_Dataset entries_
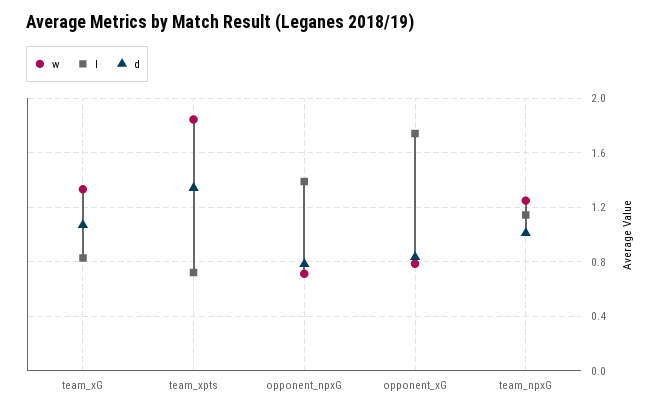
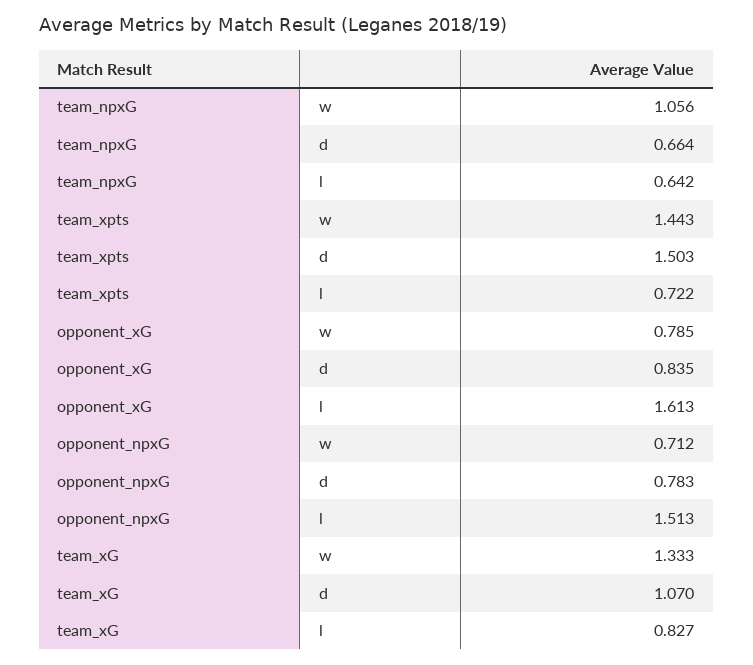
w, team_xpts: 1.85 -> 1.443
d, team_xpts: 1.35 -> 1.503
l, opponent_npxG: 1.4 -> 1.513
l, opponent_xG: 1.75 -> 1.613
w, team_npxG: 1.25 -> 1.056
l, team_npxG: 1.15 -> 0.642
d, team_npxG: 1 -> 0.664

_Task to carry out_
Leave the pictures aside and output each entry exactly as it stands.

_Exercise result_
w, team_xpts: 1.85 -> 1.443
d, team_xpts: 1.35 -> 1.503
l, opponent_npxG: 1.4 -> 1.513
l, opponent_xG: 1.75 -> 1.613
w, team_npxG: 1.25 -> 1.056
l, team_npxG: 1.15 -> 0.642
d, team_npxG: 1 -> 0.664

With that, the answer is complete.